Post-Colonial Poland

Post-Colonial Poland March 9, 2016

In a 2010 article in The Other Shore, Rice University’s Ewa Thompson argues that post-colonial categories are useful for explaining the experience of formerly Soviet-occupied areas of Eastern Europe, especially Poland. Many Poles, she admits, associate imperialism with European imperialism in Africa and link orientalism with the far east. Thompson differs. She thinks that a post-colonial analysis of Poland would enable Poles to work through some of their current challenges, especially vis a vis Europe.

Thompson writes, “it can hardly be denied that the partitions of Poland in the eighteenth century and occupation of Poland by Soviet Russia after the Second World War were forms of colonialism; that is to say, they included a violent conquest and subsequent efforts to exploit and reeducate the locals who differed from the conquerors linguistically, religiously, and politically. It is a thesis of this paper that colonialism is not necessarily grounded in racism; it can also be grounded in nationalism, with Russia being a prominent example.”

She admits that the methods of Soviet colonization were different from the methods of Western European powers in the southern hemisphere, but she finds the notion of subaltern developed by Homi Bhabha is applicable to Poland. Bhabha and other post-colonial theorists have argued that “the elite of conquered countries are subjected to colonizing pressures to a greater degree than the remainder of the population, and they yield to these pressures faster than the rest because their privileged position in society hinges on such submission. The social class that collaborates with the conqueror is always recruited from the elite that existed before the conquest.

During the late 18th century, when Poland was partitioned and disappeared from the map of Europe, the land-owning and military elites were replaced by intelligentsia elites. She posits that “it is easier to subjugate the intelligentsia-based elite than those whose material base is ownership of the land or proven valor and military skills. Such was the case during the Soviet occupation of Poland in 1945-1989. Portions of the intelligentsia collaborated with the colonial occupier, and then took steps to make society forget about it; this sequence of events did not favorably predispose it toward a postcolonial interpretation of its actions. Nor has the formerly pro-Soviet intelligentsia been favorably disposed toward an interpretation of postwar Polish history that has as its central thesis the statement that Poland was a colony of Soviet Russia.”
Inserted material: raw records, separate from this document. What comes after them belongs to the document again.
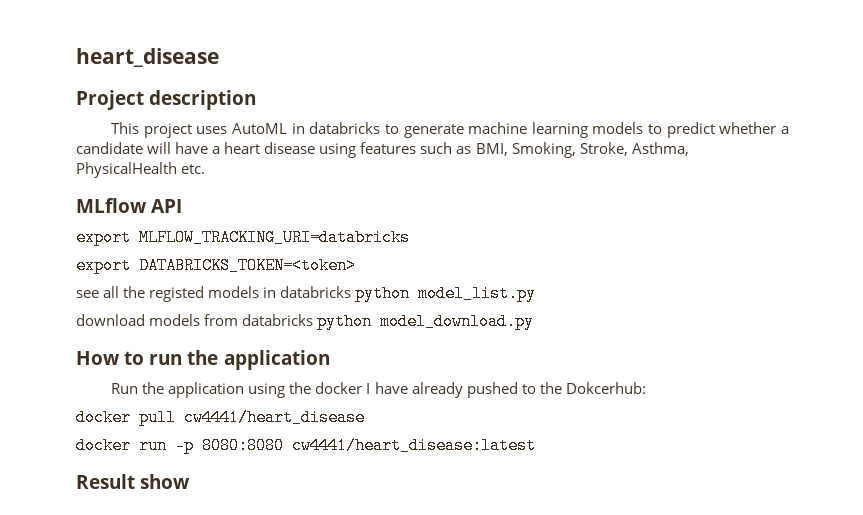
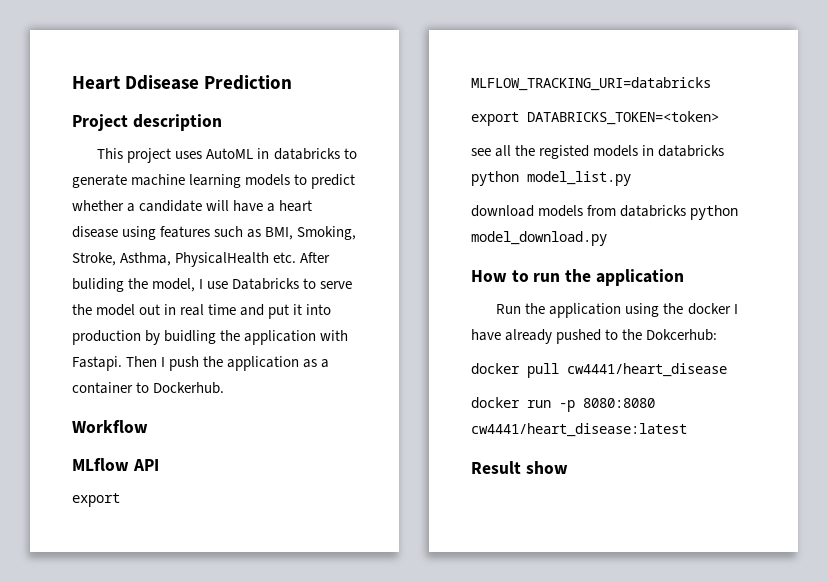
[76,48,219,67] heart_disease -> [72,75,293,90] Heart Ddisease Prediction
(206, 169) none -> [300,252,331,263] [72,278,353,292] [72,304,332,319] [72,330,349,345] [72,356,330,371] [72,382,225,394] [72,420,148,433] After buliding the model, I use Databricks to serve the model out in real time and put it into production by buidling the application with Fastapi. Then I push the application as a container to Dockerhub. // Workflow

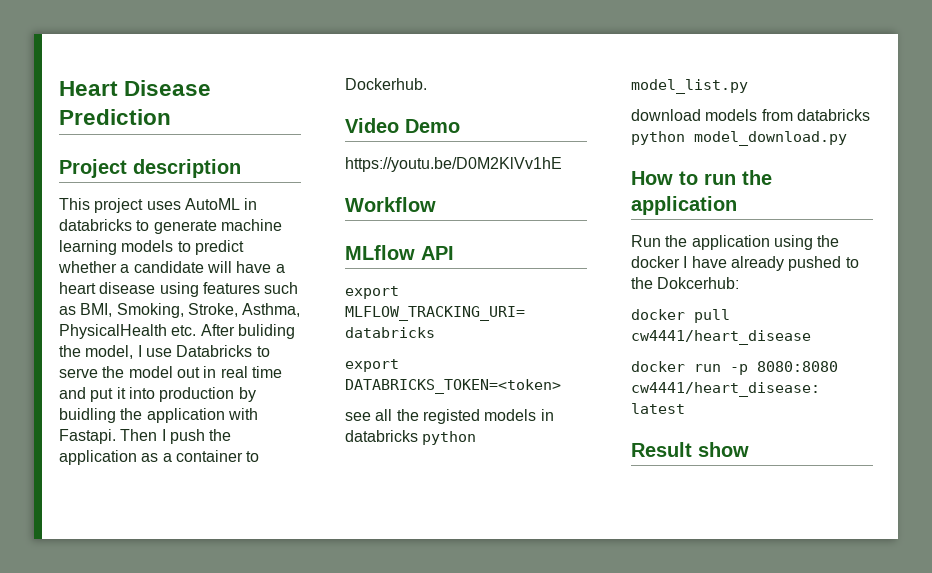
[125,75,200,90] Ddisease -> [124,80,212,96] Disease
(225, 388) none -> [345,118,460,133] [345,157,562,172] // Video Demo // https://youtu.be/D0M2KlVv1hE

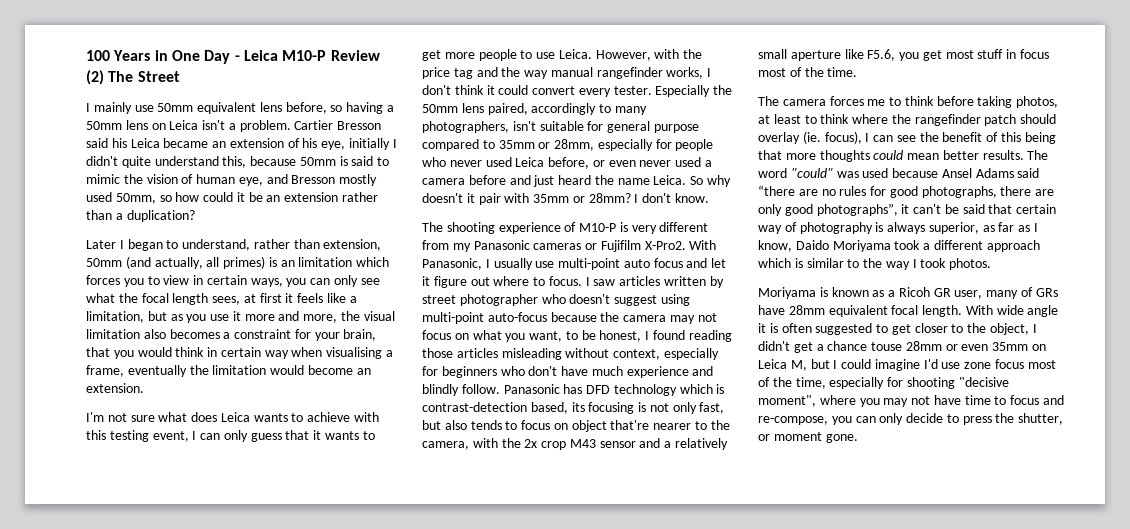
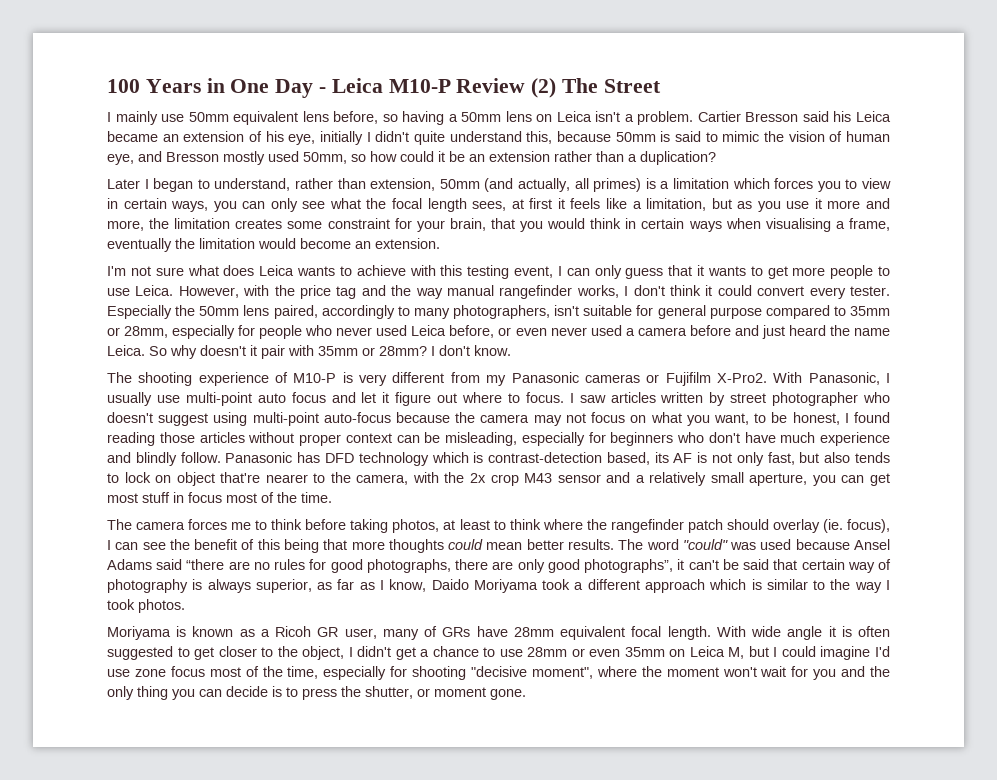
[280,260,295,267] an -> [660,181,670,189] a
[363,311,395,321] [86,329,231,339] visual limitation also becomes a -> [174,218,323,229] limitation creates some
[264,350,289,359] way -> [688,221,722,232] ways
[501,348,661,360] misleading without context, -> [248,432,517,446] without proper context can be misleading,
[588,402,635,414] focusing -> [673,453,693,463] AF
[521,420,551,430] focus -> [124,472,151,483] lock
[790,49,920,61] aperture like F5.6, you -> [749,473,865,486] aperture, you can
[871,342,903,351] touse -> [483,647,523,657] to use
[859,395,1065,407] [758,413,944,425] you may not have time to focus and re-compose, you can only decide -> [641,666,890,680] [107,686,282,700] the moment won't wait for you and the only thing you can decide is

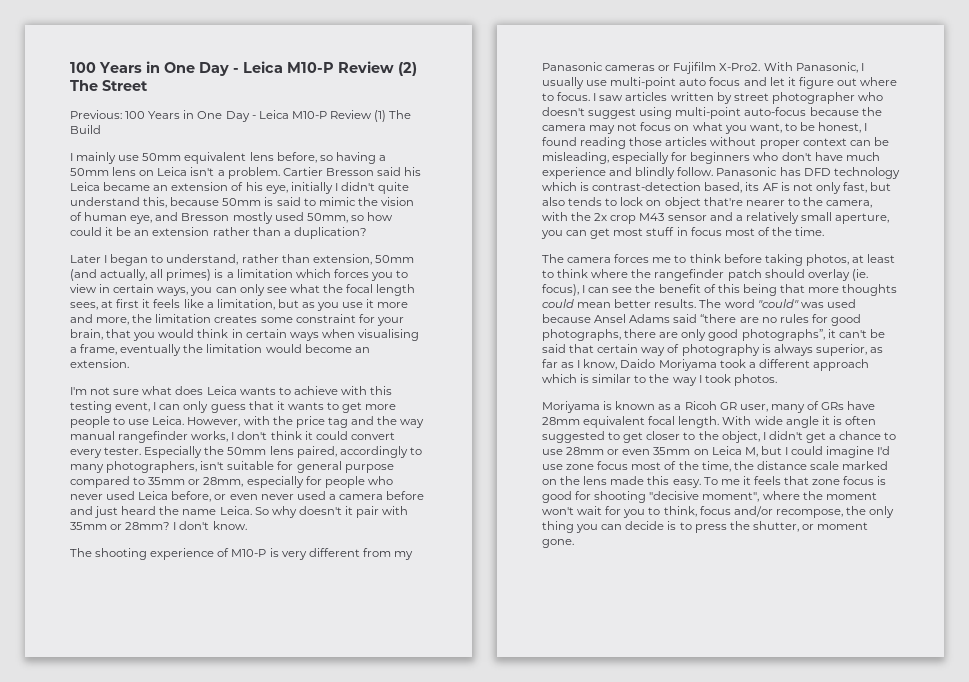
(661, 86) none -> [70,110,412,122] [70,125,101,134] // Previous: 100 Years in One Day - Leica M10-P Review (1) The Build
[323,666,387,680] especially -> [733,461,889,470] [542,476,887,488] [542,491,572,503] the distance scale marked on the lens made this easy. To me it feels that zone focus is good
[841,666,866,677] and -> [648,506,843,518] to think, focus and/or recompose,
The Soviet Union was feared but not respected, even by the elites who cooperated with them. Rather than honor the real hegemon, Polish intellectuals tended to offer homage to a surrogate hegemon, the intellectual leadership of the West, which involves a corresponding sense of inferiority among Polish thinkers: “In Polish intellectual life one finds frequent mention of books and periodicals published abroad, as well as expressions of respect toward those who conducted their Eastern-Europe-oriented political activity abroad. These people became authorities for those living in Poland. Out of this practice there emerged a view that Western countries are a model to follow in every way, that one travels westward to enjoy liberty and well-being, and to learn how to interpret history and the present. . . . While under the circumstances some of this reverence was justified, in the long run it ceded to foreigners the right to interpret the world and society, including Polish society. This shift was grounded in an awareness that Western societies had at their disposal not only military strength, but also intellectual prowess that dominated the world and represented it in categories articulated by German, French, and English thinkers. However, acceptance of the intellectual primacy of France, Germany, Great Britain, or the United States inscribed a sense of ‘being worse,’ or at least being less developed intellectually, into the consciousness of the Polish elite, thus confirming the hegemon’s narrative about the primacy of metropolis over periphery.”

Thompson points to the common practice of publishing foreign writers in the Polish press: “these commentators know little of Polish history and political traditions and they usually do not know Polish, yet they are listened to with great attention. Their resumes contain references to internationally prestigious universities, publishing houses, and periodicals, and that is enough for Polish audiences to treat them with utmost seriousness. In contrast, the commentaries delivered by local scholars who spent their entire professional careers studying the society in which they live are often treated with less respect. Foreign intellectuals are aware of that, and they use to the full their hosts’ permission to theorize about Poland and other smaller or weaker states of Central and Eastern Europe. This readiness to theorize Others is particularly visible in Germany. In contrast, Polish scholars are seldom asked to comment, let alone theorize, on German social and political problems.”

Thompson identifies these “invocations of the authority of a substitute hegemon” as acts of submission” that “duplicate the act of surrendering to the colonizer and his superior power. They confirm the colonialist essentializations: civilization-barbarism, Enlightenment-the Dark Ages, intelligentsia-rednecks, superior-inferior, better-worse.” And she argues that Poland needs to shake this colonized habit of mind in order to face its future: “Unless Poles perceive themselves as the formerly colonized subalterns who have presently achieved the status of an independent nation, they will have difficulties arguing themselves into the European discourse constructed without their participation or input.”